▶ _WHAT YOU NEED TO DO_: In the entries below, which lines run from the one containing "Que ce soit pour créer ou réaliser une" to the one containing "Univerzita K"? Copy exactly those lines, ends included, and no others.

▶ _MATERIAL FOR THE TASK_:
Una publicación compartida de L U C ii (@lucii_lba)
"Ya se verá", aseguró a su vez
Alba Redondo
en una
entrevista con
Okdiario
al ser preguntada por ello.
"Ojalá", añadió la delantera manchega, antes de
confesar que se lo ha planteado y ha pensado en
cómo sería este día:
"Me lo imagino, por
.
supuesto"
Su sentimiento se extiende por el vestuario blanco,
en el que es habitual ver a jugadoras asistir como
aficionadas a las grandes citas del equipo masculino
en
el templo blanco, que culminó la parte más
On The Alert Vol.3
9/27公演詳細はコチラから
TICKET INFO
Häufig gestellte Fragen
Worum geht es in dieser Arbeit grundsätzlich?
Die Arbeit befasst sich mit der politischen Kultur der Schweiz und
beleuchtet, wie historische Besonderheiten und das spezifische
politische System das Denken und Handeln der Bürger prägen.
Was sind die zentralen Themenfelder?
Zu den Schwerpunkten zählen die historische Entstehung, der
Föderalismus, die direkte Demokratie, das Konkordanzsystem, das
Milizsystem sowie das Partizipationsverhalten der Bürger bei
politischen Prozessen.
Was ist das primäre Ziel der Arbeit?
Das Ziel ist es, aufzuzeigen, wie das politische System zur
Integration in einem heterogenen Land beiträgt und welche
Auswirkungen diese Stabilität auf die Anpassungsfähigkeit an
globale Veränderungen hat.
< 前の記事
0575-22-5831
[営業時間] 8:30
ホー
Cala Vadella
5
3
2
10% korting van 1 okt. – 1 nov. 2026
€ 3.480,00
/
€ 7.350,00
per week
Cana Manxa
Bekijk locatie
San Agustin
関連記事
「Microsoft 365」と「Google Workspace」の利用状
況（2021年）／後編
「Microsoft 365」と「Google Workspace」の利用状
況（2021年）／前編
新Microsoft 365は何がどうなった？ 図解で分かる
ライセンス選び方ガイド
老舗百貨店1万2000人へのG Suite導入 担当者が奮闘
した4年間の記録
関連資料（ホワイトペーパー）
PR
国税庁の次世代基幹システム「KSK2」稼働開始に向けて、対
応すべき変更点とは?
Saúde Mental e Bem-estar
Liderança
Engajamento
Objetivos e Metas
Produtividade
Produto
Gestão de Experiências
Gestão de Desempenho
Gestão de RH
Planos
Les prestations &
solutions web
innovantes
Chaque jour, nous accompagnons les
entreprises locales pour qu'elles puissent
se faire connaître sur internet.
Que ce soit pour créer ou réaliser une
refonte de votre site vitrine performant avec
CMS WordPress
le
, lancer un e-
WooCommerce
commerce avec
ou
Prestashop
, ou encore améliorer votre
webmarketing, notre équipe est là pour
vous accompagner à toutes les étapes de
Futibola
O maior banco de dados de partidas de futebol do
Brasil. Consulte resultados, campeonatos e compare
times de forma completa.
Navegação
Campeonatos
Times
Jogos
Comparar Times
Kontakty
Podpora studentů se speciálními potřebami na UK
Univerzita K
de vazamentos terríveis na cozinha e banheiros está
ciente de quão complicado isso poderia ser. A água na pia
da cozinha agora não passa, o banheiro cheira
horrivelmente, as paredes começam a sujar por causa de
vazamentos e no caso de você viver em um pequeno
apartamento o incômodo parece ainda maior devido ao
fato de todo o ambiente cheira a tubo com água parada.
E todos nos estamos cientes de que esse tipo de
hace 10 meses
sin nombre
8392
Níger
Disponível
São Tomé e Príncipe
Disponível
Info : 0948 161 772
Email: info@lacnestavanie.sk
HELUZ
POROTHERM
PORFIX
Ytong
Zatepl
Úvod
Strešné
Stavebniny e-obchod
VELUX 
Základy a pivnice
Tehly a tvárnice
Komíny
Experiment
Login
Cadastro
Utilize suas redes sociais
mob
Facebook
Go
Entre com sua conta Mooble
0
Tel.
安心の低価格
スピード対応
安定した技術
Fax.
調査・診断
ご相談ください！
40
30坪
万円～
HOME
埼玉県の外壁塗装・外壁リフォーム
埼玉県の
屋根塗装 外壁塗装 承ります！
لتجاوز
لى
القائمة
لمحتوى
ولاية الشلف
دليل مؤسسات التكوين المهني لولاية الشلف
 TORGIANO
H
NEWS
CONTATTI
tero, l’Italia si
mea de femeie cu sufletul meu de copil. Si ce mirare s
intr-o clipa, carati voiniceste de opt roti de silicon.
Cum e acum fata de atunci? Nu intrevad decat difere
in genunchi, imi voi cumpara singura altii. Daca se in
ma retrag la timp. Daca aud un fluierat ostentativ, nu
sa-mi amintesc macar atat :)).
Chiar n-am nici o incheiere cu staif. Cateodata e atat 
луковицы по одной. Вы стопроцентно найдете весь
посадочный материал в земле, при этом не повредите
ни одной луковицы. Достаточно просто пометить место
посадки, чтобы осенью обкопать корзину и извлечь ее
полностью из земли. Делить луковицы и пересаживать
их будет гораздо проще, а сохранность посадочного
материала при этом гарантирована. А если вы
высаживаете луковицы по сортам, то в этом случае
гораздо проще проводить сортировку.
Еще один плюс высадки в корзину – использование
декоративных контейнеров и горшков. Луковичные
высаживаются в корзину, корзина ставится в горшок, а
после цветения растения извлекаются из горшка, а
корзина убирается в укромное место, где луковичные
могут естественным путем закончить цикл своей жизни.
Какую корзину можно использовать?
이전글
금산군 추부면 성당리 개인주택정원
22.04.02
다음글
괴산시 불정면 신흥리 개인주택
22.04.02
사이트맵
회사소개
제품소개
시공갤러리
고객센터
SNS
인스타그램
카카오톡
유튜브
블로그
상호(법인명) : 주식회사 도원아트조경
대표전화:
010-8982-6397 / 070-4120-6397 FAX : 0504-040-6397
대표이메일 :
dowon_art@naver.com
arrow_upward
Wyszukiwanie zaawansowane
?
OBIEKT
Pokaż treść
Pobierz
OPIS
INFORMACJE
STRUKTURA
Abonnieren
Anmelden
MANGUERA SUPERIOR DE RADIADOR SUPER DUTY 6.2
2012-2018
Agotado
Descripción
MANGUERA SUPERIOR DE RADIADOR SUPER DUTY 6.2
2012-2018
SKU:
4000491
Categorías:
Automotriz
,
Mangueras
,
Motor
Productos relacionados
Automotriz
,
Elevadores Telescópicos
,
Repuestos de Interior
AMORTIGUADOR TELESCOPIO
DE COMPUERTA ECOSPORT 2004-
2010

▶ _SOLUTION FOR THIS EXERCISE_:
Que ce soit pour créer ou réaliser une
refonte de votre site vitrine performant avec
CMS WordPress
le
, lancer un e-
WooCommerce
commerce avec
ou
Prestashop
, ou encore améliorer votre
webmarketing, notre équipe est là pour
vous accompagner à toutes les étapes de
Futibola
O maior banco de dados de partidas de futebol do
Brasil. Consulte resultados, campeonatos e compare
times de forma completa.
Navegação
Campeonatos
Times
Jogos
Comparar Times
Kontakty
Podpora studentů se speciálními potřebami na UK
Univerzita K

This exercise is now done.